No more Fritz Hollings out there for SC, nation

6 mins read

By Scott Graber

On Tuesday, Ernest F. “Fritz” Hollings was buried. 

Many remember Hollings as the tall, photogenic, gravel-voiced senator who went up to Washington in the 1960s. Some remember he was South Carolina’s governor. And those folks who routinely read the Island News know that our own Billy Keyserling ran his presidential campaign in 1983. 

But Hollings was more complicated, and more interesting than his resume. 

In the summer of 1967 I was living in Charleston and played recreational tennis using the HarTru courts at The Citadel — the college where I had just graduated. And from time to time, I would play (doubles) with Fritz Hollings. 

In those days, the newly minted Senator also was well known, and sometimes vilified, for playing tennis with Bobby Kennedy and his wife, Ethel, at their home at Hickory Hill. Those games sometimes included Paul Newman, Teddy Kennedy and other left-leaning folks who were in the gravitational pull of the Kennedy clan. 

His ‘collaboration’ with the enemy was routinely brought forward when Fritz ran for re-election. Furthermore, his occasional left-leaning votes in the Senate were also highlighted and “flip-flopper” was the term used in opposition advertising. 
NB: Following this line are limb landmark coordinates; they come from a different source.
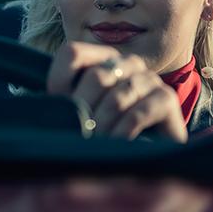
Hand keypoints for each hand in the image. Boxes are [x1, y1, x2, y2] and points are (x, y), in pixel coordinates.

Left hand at [47, 42, 187, 142]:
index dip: (60, 80)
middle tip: (80, 135)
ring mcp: (150, 79)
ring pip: (116, 98)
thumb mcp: (83, 117)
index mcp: (104, 59)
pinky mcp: (167, 99)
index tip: (59, 110)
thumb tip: (45, 106)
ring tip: (96, 145)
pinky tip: (117, 145)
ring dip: (102, 126)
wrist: (151, 158)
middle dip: (84, 111)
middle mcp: (129, 63)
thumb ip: (67, 104)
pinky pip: (137, 113)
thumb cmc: (112, 135)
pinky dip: (121, 133)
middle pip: (96, 77)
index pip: (73, 53)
About this time Bobby Kennedy, now a senator from New York, became interested in hunger and malnutrition and decided he was going on tour. 

Kennedy decided that our own Jasper County would be a great place to start. When Fritz Hollings heard this he thought this was a bad idea. 
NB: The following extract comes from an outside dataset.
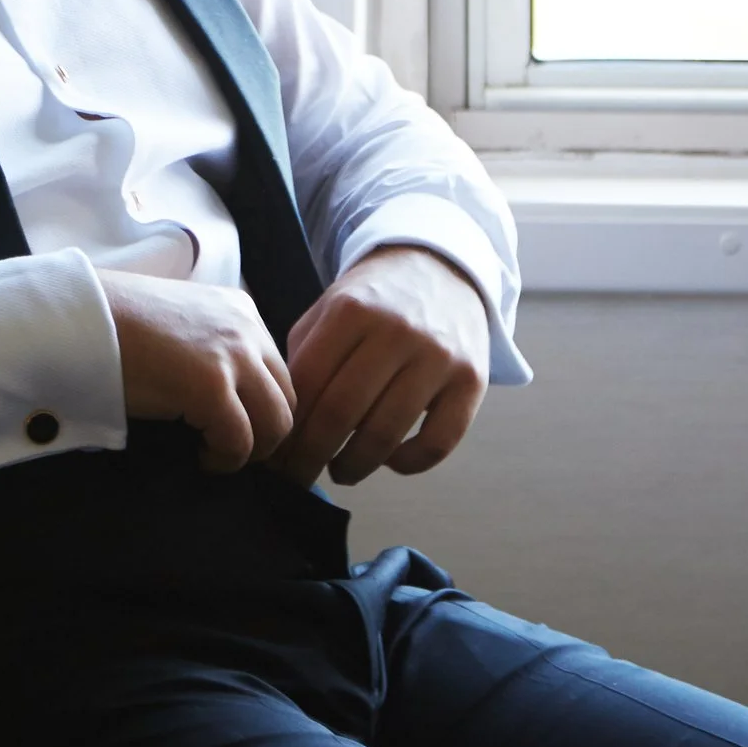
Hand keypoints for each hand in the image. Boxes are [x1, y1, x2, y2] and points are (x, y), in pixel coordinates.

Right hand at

Writing, in his autobiography “Making Government Work,” he said:

“At this point, I had had enough. ‘Now look here,’ I shouted ‘You go down there, and I’m going to get on a plane and go straight up to Harlem. I’m going to call every TV station, and I’m going to walk through Harlem for four or five days, everywhere I can, and find every rat eating every child’s eye out. And everywhere I go I’m going to say why isn’t Kennedy here?’ ” 

After this call Bobby, apparently upon reflection, decided to forego Jasper County in favor of Kentucky. And Fritz, having avoided embarrassment, might have gone back to tennis. 

But Hollings was also obsessed with hunger and malnutrition and believed that food stamps (legislation slowly working its way through Congress) would be a good place to start. 

“It still stuns me to think that there I was in 1969, in South Carolina’s Lowcountry, in Beaufort County, standing in another shack that housed fifteen black people. It had no heat, no running water, no bath, no toilet, inside or out. The cracks in the wall were covered by old copies of the Savannah Morning News. The total store of food in the shack consisted of a slab of fatback, a half-filled jar of locally harvested oysters, and a stick of margarine.” 

And in this cause, Fritz was on his own. 

“Mendel Rivers, the popular and powerful Congressman who represented the First Congressional District, including Beaufort and Charleston, described me as ‘Hookworm Hollings.’ And added, ‘I have no intention of immortalizing poverty or dishing out food stamps.’ ” 

Fritz also worried about health care. In his autobiography, he also said:

“The poor were not only hungry, but without a hospital. Even the ones nearby would turn them away. Working with Dr. Tom Bryan and Sarge (Shriver), the OEO instituted the Beaufort-Jasper Comprehensive Health Center, the first such facility in the nation. It could take care of the hungry poor for about a third of the established hospitals.”

It would be mistaken to say that Fritz was not concerned with the polls — he loved the Senate and wanted to stay there. 

So, as re-election approached, he would modify his positions in order to placate South Carolina’s conservative Upstate. Perhaps he would cut-back on his tennis matches with Teddy. 

Notwithstanding these shifts, I think most voters knew that Fritz was better informed than they were. And so they let Fritz have his votes—votes that they would not have cast—believing that maybe, just maybe Hollings knew more about the issues than they did. 

But here’s the thing — there are no more Fritz Hollings out there. These days our senators first look to their in-house house pollster — then vote accordingly. 

On Tuesday, we buried a good, fine man who gave South Carolina governance way beyond his weight class.